WHAT IS NEEDED:
Your answer should restate each line of the data below word for word.

STORED DATA:
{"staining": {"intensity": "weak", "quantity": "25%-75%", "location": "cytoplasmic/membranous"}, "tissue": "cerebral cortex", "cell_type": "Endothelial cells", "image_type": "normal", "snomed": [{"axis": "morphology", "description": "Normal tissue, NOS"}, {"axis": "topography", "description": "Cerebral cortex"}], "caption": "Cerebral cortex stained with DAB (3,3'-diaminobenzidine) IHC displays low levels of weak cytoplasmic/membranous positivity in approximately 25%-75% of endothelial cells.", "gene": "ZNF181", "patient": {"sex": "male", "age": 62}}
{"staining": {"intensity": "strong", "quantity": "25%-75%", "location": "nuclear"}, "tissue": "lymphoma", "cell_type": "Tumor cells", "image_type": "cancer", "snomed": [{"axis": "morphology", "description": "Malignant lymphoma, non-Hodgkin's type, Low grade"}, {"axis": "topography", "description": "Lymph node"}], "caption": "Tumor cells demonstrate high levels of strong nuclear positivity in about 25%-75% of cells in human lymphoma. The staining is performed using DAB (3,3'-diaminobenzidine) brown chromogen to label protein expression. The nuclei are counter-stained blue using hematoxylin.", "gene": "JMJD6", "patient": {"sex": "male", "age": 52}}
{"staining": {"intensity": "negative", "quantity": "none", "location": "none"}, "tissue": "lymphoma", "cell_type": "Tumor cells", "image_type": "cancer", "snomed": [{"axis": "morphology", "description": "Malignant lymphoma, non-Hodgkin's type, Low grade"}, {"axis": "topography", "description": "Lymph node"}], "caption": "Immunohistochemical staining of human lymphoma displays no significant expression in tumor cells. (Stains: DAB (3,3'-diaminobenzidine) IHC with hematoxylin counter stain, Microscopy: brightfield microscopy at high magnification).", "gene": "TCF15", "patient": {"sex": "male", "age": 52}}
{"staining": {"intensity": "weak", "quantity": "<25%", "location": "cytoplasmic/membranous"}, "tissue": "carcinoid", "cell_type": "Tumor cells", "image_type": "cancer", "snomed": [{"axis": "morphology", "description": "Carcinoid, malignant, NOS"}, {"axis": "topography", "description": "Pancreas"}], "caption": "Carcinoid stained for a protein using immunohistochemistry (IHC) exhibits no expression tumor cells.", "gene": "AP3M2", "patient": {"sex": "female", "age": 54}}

YOUR RESPONSE:
{"staining": {"intensity": "weak", "quantity": "25%-75%", "location": "cytoplasmic/membranous"}, "tissue": "cerebral cortex", "cell_type": "Endothelial cells", "image_type": "normal", "snomed": [{"axis": "morphology", "description": "Normal tissue, NOS"}, {"axis": "topography", "description": "Cerebral cortex"}], "caption": "Cerebral cortex stained with DAB (3,3'-diaminobenzidine) IHC displays low levels of weak cytoplasmic/membranous positivity in approximately 25%-75% of endothelial cells.", "gene": "ZNF181", "patient": {"sex": "male", "age": 62}}
{"staining": {"intensity": "strong", "quantity": "25%-75%", "location": "nuclear"}, "tissue": "lymphoma", "cell_type": "Tumor cells", "image_type": "cancer", "snomed": [{"axis": "morphology", "description": "Malignant lymphoma, non-Hodgkin's type, Low grade"}, {"axis": "topography", "description": "Lymph node"}], "caption": "Tumor cells demonstrate high levels of strong nuclear positivity in about 25%-75% of cells in human lymphoma. The staining is performed using DAB (3,3'-diaminobenzidine) brown chromogen to label protein expression. The nuclei are counter-stained blue using hematoxylin.", "gene": "JMJD6", "patient": {"sex": "male", "age": 52}}
{"staining": {"intensity": "negative", "quantity": "none", "location": "none"}, "tissue": "lymphoma", "cell_type": "Tumor cells", "image_type": "cancer", "snomed": [{"axis": "morphology", "description": "Malignant lymphoma, non-Hodgkin's type, Low grade"}, {"axis": "topography", "description": "Lymph node"}], "caption": "Immunohistochemical staining of human lymphoma displays no significant expression in tumor cells. (Stains: DAB (3,3'-diaminobenzidine) IHC with hematoxylin counter stain, Microscopy: brightfield microscopy at high magnification).", "gene": "TCF15", "patient": {"sex": "male", "age": 52}}
{"staining": {"intensity": "weak", "quantity": "<25%", "location": "cytoplasmic/membranous"}, "tissue": "carcinoid", "cell_type": "Tumor cells", "image_type": "cancer", "snomed": [{"axis": "morphology", "description": "Carcinoid, malignant, NOS"}, {"axis": "topography", "description": "Pancreas"}], "caption": "Carcinoid stained for a protein using immunohistochemistry (IHC) exhibits no expression tumor cells.", "gene": "AP3M2", "patient": {"sex": "female", "age": 54}}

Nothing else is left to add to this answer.